#### [SOURCE EXTRACT]
===============

It's the seven-second solution. If you've had a Krispy Kreme (NYSE:KKD) doughnut lying around the cupboard for a few days, just pop it into the microwave, nuke it for seven seconds, and it returns to its warmed glory. No, it will never be quite as tasty as it was when it first rolled fresh off the line, but it sure beats gnawing on a stale doughnut.

Now if only the same process could be applied to the doughnut maker's stock. If zapping a Krispy Kreme stock certificate could heat it back up to anywhere near its fresh highs, what a glazed world it would be.

Realistic? Well, not in the literal sense of course. However, is a banged-up stock wading in such dire straits that nothing can save it? The beauty of looking over the cesspool of downtrodden equities is that there is so much pessimism priced into the companies that sometimes all it takes is a blip of a catalyst to bring the shares back up to respectable levels. Granted, there is a crate of risk involved here. The fallen aren't misunderstood. They're usually unloved for a reason.

The assessment of that opportunity needs to be feasible. You can make lemonade out of lemons, but no one is going to drink it if you serve it out of a urinal. So here are a few banged-up stocks and some ideas on what could recharge their negative sentiments.

Blockbuster (NYSE:BBI): Nobody wants to have a Blockbuster night. Shareholders don't. Even parent company Viacom (NYSE:VIA) wants this mild child emancipated. This may seem odd given the fact that the company produced record revenues and just over $400 million in free cash flow last year. However, it's clear that the market is looking ahead at the threats of video on demand and mail delivery specialist Netflix (NASDAQ:NFLX).

===============

#### [DATA SEGMENT]

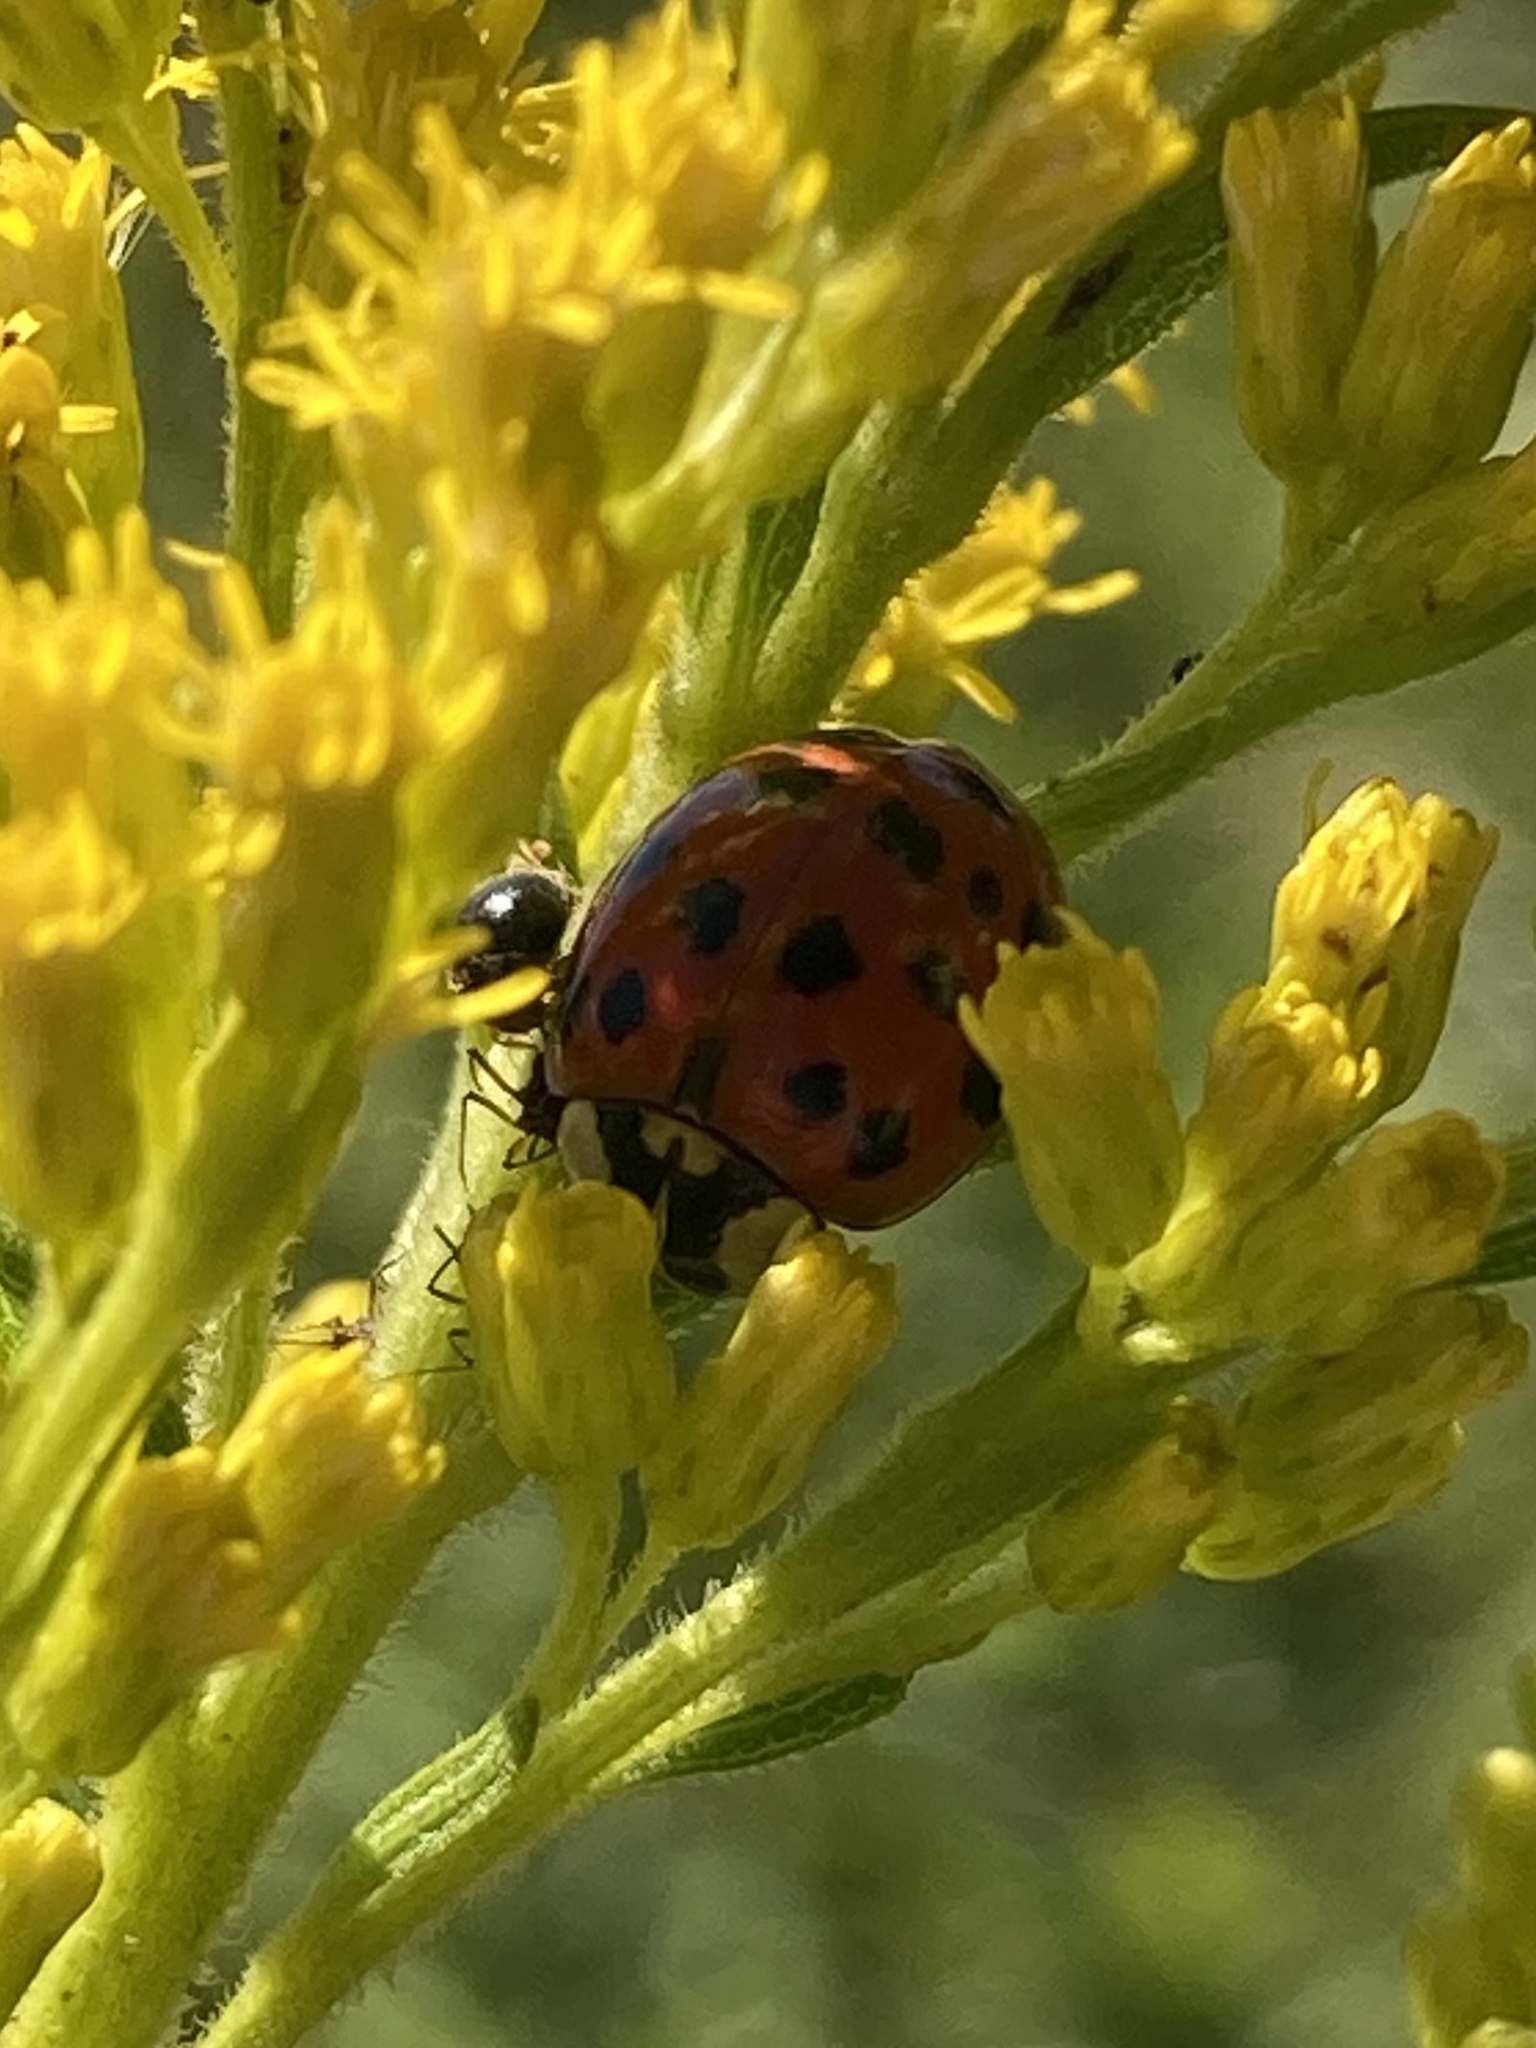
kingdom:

===============

#### [OBJECTIVES]
(a) Name every company that the article on beaten-down stocks gives with a stock exchange and ticker symbol, and include each ticker as it appears.
(b) Reproduce the passage of the article on beaten-down stocks that begins with the words containing "The assessment of" and ends with "their negative sentiments.".
(c) Carry on the article on beaten-down stocks from the point where it stops.

#### [TASK ANSWERS]
(a)
- Krispy Kreme (NYSE:KKD)
- Blockbuster (NYSE:BBI)
- Viacom (NYSE:VIA)
- Netflix (NASDAQ:NFLX)

(b)
The assessment of that opportunity needs to be feasible. You can make lemonade out of lemons, but no one is going to drink it if you serve it out of a urinal. So here are a few banged-up stocks and some ideas on what could recharge their negative sentiments.

(c)
While carving meatier inroads in both of those areas may help jump-start the healing process, the more feasible approach will come in utilizing its roughly 9,000 locations and evolving into more than just a video rental destination. The company is already doing that. It's been doing that for years. But the quicker it succeeds in distancing itself from the video and DVD loaning, the less likely it will be perceived as a company one breakthrough away from obsolescence. With no-brainer sequels to Shrek, Harry Potter, and Spider-Man now months away from their home-video releases, the company will have no problem driving traffic into its stores. What it does with that traffic is what will dictate the stock's direction.

Kodak (NYSE:EK): What do you do when your bread-and-butter business becomes crackers and margarine? Digital cameras have driven down the demand for photography film, while digital storage and selective snapshot deletions have hurt the photo finishing craft. So it's not as if Kodak didn't see the trend coming. It has done everything it can from making digital cameras to specializing in the print development of digital prints to running the Ofoto.com site for virtual storage. The pie is still round, and Kodak's slice is still thick. But who shrunk the pie?

Monetizing digital photography will be Kodak's ride back to fiscal relevance. However, it will take a more clever approach because some stones won't bleed no matter how hard you squeeze them. Kodak has to reinvent itself as an entertainment company. Because the company still has access to the consumer in the digital age through its various products and services, it needs to convert that magnetism into new revenue streams.

Delta (NYSE:DAL): Like a flight plan at any of the air carrier's nearly 500 destinations, Delta's had its shares of ups and downs over the years. This past year has been brutal, with the stock surrendering over half of its value. With executives shuffling while debt and pension obligations continue to grow louder, is this vehicle even safe for flying?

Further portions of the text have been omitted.